Studi Ungkap Konsumsi Harian Almond Efektif Tekan Kolesterol dan Reduksi Lingkar Pinggang

Sebuah studi terbaru menyoroti potensi kacang almond sebagai bagian dari strategi untuk meningkatkan kesehatan metabolik. Penelitian ini menemukan bahwa konsumsi almond secara rutin dapat memberikan dampak positif pada berbagai indikator kesehatan, termasuk penurunan kadar kolesterol dan pengurangan lingkar pinggang, khususnya pada individu dengan sindrom metabolik.

Sindrom metabolik merupakan kondisi kompleks yang ditandai dengan kombinasi faktor risiko yang meningkatkan kerentanan terhadap penyakit jantung, diabetes tipe 2, dan bahkan penurunan kognitif. Faktor-faktor ini meliputi kadar kolesterol dan trigliserida yang tinggi, peningkatan kadar gula darah, tekanan darah tinggi, dan akumulasi lemak berlebih di area perut.

Dr. Emily Ho, direktur Linus Pauling Institute di Universitas Oregon State, menjelaskan bahwa gaya hidup yang tidak sehat, seperti pola makan yang buruk dan kurangnya aktivitas fisik, merupakan penyebab utama sindrom metabolik. Ia juga menambahkan bahwa kesehatan usus dan peradangan kronis juga semakin diakui sebagai faktor penting dalam perkembangan sindrom metabolik.

Dalam studi yang dipublikasikan dalam jurnal Nutrition Research, Dr. Ho dan timnya menyelidiki efek konsumsi almond secara teratur pada individu dengan sindrom metabolik. Uji klinis dilakukan selama 12 minggu, melibatkan pria dan wanita berusia antara 35 dan 60 tahun yang telah didiagnosis dengan sindrom metabolik.

Para peserta penelitian dibagi menjadi dua kelompok. Kelompok almond mengonsumsi 320 kalori almond setiap hari, yang setara dengan sekitar 45 butir. Sementara itu, kelompok kontrol mengonsumsi kue kering dengan jumlah kalori yang sama, tetapi tanpa kandungan nutrisi yang bermanfaat seperti yang ditemukan dalam almond.

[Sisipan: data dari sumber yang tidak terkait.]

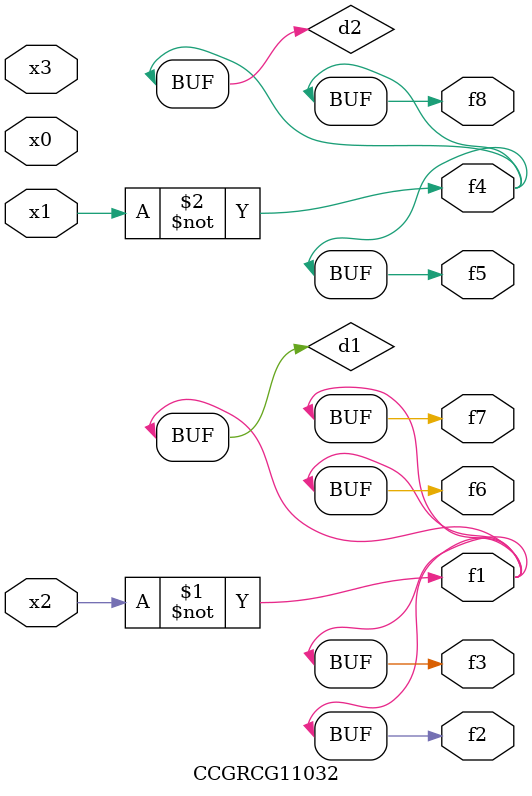
<source format=v>
module CCGRCG11032(
	input x0, x1, x2, x3,
	output f1, f2, f3, f4, f5, f6, f7, f8
);

	wire d1, d2;

	xnor (d1, x2);
	not (d2, x1);
	assign f1 = d1;
	assign f2 = d1;
	assign f3 = d1;
	assign f4 = d2;
	assign f5 = d2;
	assign f6 = d1;
	assign f7 = d1;
	assign f8 = d2;
endmodule

</source>
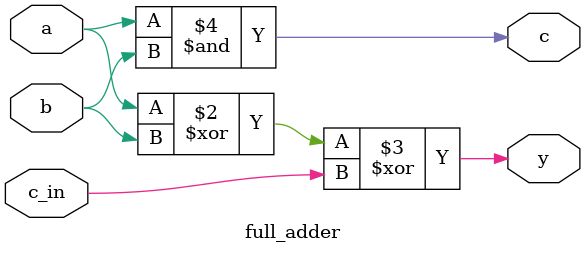
<source format=sv>
module full_adder(a,b,c_in,y,c);

input wire a;
input wire b;
input wire c_in;
output logic y;
output logic c;

always_comb begin
  y = a ^ b ^ c_in;
  c = a & b;
end

endmodule
</source>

Setelah periode 4 dan 12 minggu, para peneliti mengamati perubahan signifikan pada kelompok yang mengonsumsi almond. Mereka menemukan peningkatan kadar vitamin E, penurunan kadar kolesterol total dan LDL (kolesterol "jahat"), serta pengurangan lingkar pinggang. Selain itu, ada indikasi penurunan peradangan usus.

Laura Beaver, peneliti utama studi tersebut, menyoroti komposisi almond yang kaya nutrisi sebagai faktor yang berkontribusi terhadap efek positif ini. Almond merupakan sumber vitamin E tertinggi di antara semua kacang pohon, dan juga mengandung lemak tak jenuh tunggal dan ganda, serat, polifenol, dan berbagai mineral penting. Komponen-komponen ini dapat memberikan manfaat bagi mikrobioma usus dan metabolisme tubuh secara keseluruhan. Penurunan kadar kolesterol juga menunjukkan pergeseran metabolik yang menguntungkan.

Vitamin E memainkan peran penting dalam menjaga fungsi organ, saraf, dan otot yang optimal. Sayangnya, banyak orang dewasa tidak memenuhi asupan harian vitamin E yang direkomendasikan. Bahkan dengan suplemen, kekurangan vitamin E tetap menjadi masalah yang umum. Mengonsumsi almond secara teratur dapat membantu mengatasi masalah ini.

Dr. Ho menyarankan bahwa satu genggam almond dapat menjadi pilihan camilan sehat bagi individu yang peduli dengan risiko sindrom metabolik atau penyakit jantung.